Although it was no simple task for Industroyer’s operators to learn the language of industrial control systems, designed to be isolated from the outside world, older and modern protocols now connected to the digital sphere are more at risk without better implementation of security by design. Ultimately, a broader palette of threats, tactics and techniques exist to infiltrate, persist within, and damage almost any and all power or energy systems when connected online.

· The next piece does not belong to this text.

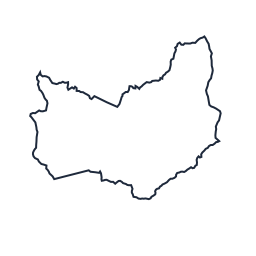 Presidente Kennedy, Tocantins, Brazil (Natural Earth projection), rotated 347°
{"feature_id": "56859067B50751334573389", "entity_name": "Presidente Kennedy", "entity_type": "district", "adm_level": 2, "iso_a3": "BRA", "parent_name": "Brazil", "parent_adm1": "Tocantins", "projection": "natural_earth1", "projection_center": [-48.462, -8.464], "detail": "fine", "context": "isolated", "style": "outline", "palette": "slate", "viewbox_px": 256, "rotation_deg": 347, "n_neighbors": 0, "source": "geoboundaries", "source_scale": "gbopen_adm2", "svg_char_len": 3205}
<svg xmlns="http://www.w3.org/2000/svg" viewBox="0 0 256 256"><g transform="rotate(347 128 128)"><path d="M46.7,92.0L45.4,90.9L40.9,92.7L38.7,92.0L36.4,92.4L35.4,94.3L36.4,95.9L37.9,99.3L39.0,101.7L38.9,106.6L38.6,109.1L38.9,111.5L36.9,116.4L35.7,120.8L34.7,123.9L34.0,126.6L32.8,127.4L31.5,128.6L30.0,130.5L29.5,132.1L29.6,134.4L30.6,136.4L33.1,138.4L33.6,140.6L35.5,143.6L37.5,144.6L40.1,146.2L39.2,149.1L40.3,150.8L41.0,152.7L41.3,154.7L42.7,156.7L43.7,158.2L44.6,161.2L80.2,160.4L81.6,162.2L84.3,163.1L86.3,163.8L89.8,165.2L91.0,164.1L91.5,166.1L91.2,170.1L90.6,171.9L90.6,173.5L92.4,173.6L94.1,173.4L95.6,173.7L97.5,175.3L99.3,176.7L101.4,177.1L103.0,179.4L104.5,178.6L106.9,177.5L108.4,177.7L109.8,179.0L110.8,180.6L113.4,182.1L114.5,183.3L115.8,183.9L118.2,184.4L118.7,188.3L117.6,190.2L117.2,191.9L117.7,193.5L117.9,196.3L120.7,197.4L122.3,199.1L124.4,199.9L125.9,199.9L127.3,200.4L129.3,200.6L132.3,202.0L134.2,201.6L135.4,200.3L137.4,199.7L139.6,198.8L140.2,197.4L140.2,195.7L141.3,194.4L142.7,193.8L144.6,193.8L146.0,192.3L147.6,191.8L148.9,190.8L151.1,190.4L153.8,189.6L156.2,187.9L158.1,187.0L159.8,187.4L162.1,187.0L163.9,186.0L164.4,184.3L165.8,182.9L168.0,182.9L169.7,182.5L171.4,182.8L172.8,183.5L174.5,183.0L176.5,181.9L178.7,181.2L180.6,180.4L181.8,181.7L183.5,181.7L185.2,179.9L186.7,179.5L187.5,177.0L187.7,174.5L188.8,172.7L190.4,171.5L191.4,172.9L193.0,172.7L193.4,170.1L194.9,168.6L197.3,167.2L199.0,165.8L201.3,165.3L202.7,163.9L204.7,163.2L206.7,163.6L208.9,162.7L210.6,161.6L212.5,161.7L213.9,161.3L211.1,157.3L211.5,154.8L212.7,151.2L213.7,148.9L213.9,146.4L216.6,142.6L218.4,141.1L219.9,138.0L221.6,134.5L221.4,132.3L218.3,129.0L216.1,127.1L213.9,125.7L212.5,123.8L212.7,120.0L213.0,115.2L212.5,112.5L212.5,108.9L215.1,104.8L216.6,101.4L218.4,99.6L220.1,98.3L221.2,95.7L222.4,93.6L223.5,91.1L223.7,88.9L223.6,86.2L224.7,80.9L224.9,76.9L226.5,74.1L225.2,69.3L225.4,67.0L225.5,64.1L224.6,61.4L223.8,58.0L223.0,56.0L221.1,56.7L218.9,56.8L217.1,57.4L215.1,58.5L212.7,60.2L210.0,59.4L207.6,59.7L204.8,59.0L202.3,58.3L200.6,59.4L198.7,58.8L197.6,56.4L195.3,57.2L194.1,59.3L192.0,60.4L192.4,62.3L191.5,64.0L190.0,65.7L187.8,70.7L185.6,71.1L184.5,72.9L183.9,75.9L182.9,78.1L181.4,81.0L179.4,82.1L177.5,82.7L176.1,84.1L174.5,84.6L173.1,85.9L172.5,87.7L170.8,86.6L170.1,88.2L168.2,88.8L165.8,88.0L162.2,87.6L160.9,88.5L159.1,88.6L156.5,87.5L152.5,89.3L150.5,90.6L148.9,91.2L147.8,92.4L146.3,90.1L144.8,88.7L144.1,91.1L142.2,90.4L141.6,88.9L140.4,88.0L138.9,87.6L138.2,89.2L137.5,91.1L135.8,92.9L133.9,92.4L131.9,93.3L130.2,94.0L129.8,95.6L128.7,96.5L127.8,98.2L125.1,102.7L122.3,105.0L113.2,98.2L102.4,89.4L99.0,91.6L97.6,90.4L97.4,88.0L95.9,86.4L93.9,84.7L92.2,83.0L89.9,82.3L88.8,81.0L86.3,80.3L86.9,77.5L85.7,75.9L84.1,77.4L82.6,75.8L78.5,77.3L78.1,75.0L79.5,71.9L79.9,69.9L77.9,70.0L76.4,69.6L74.9,68.3L72.7,68.9L71.2,68.5L69.6,69.1L68.1,69.1L66.7,68.3L64.4,67.2L63.1,63.8L62.4,61.3L60.1,59.4L58.2,58.6L56.4,58.5L54.9,56.5L54.9,54.0L52.8,56.4L50.8,57.6L50.4,60.3L51.5,62.5L49.9,65.5L50.3,67.2L50.4,70.9L51.6,72.3L52.6,74.9L53.0,76.7L53.4,79.8L54.2,81.8L55.1,83.2L55.1,85.8L53.1,90.0L52.1,92.4L50.6,92.5L48.8,92.6L46.7,92.0Z" fill="none" stroke="#1e293b" stroke-width="2"/></g></svg>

Before the Ukraine crisis we had already seen increased activity and potency by ransomware groups and state actors targeting critical national infrastructure and its supply chain for extortion, disruption, cyberespionage. With an ongoing war on the border of the EU and the EU at odds with the Russian leadership (and its supporters elsewhere) there is a heightened risk of spillover with enhanced attacks in the so-called “grey zone” in retaliation for the EU’s stance in this conflict.
Securing energy security
Enjoying the wonders of technology means enjoying a green and safer environment. And despite all difficulties, we can see some efforts being made. Policymakers are now more engaged on working with the scientific community on climate change and with cybersecurity specialists to ensure that progress continues for the generations to come.
And, while nothing at the scale of Industroyer has been seen since, other events like last summer’s Colonial Pipeline attack in the US keep reminding us of the urgency to step up our response capacity. It is important to keep in mind that ransomware and other threats on critical infrastructure like drinking water reservoirs, railways or even on airplanes are a danger we can work on to avoid.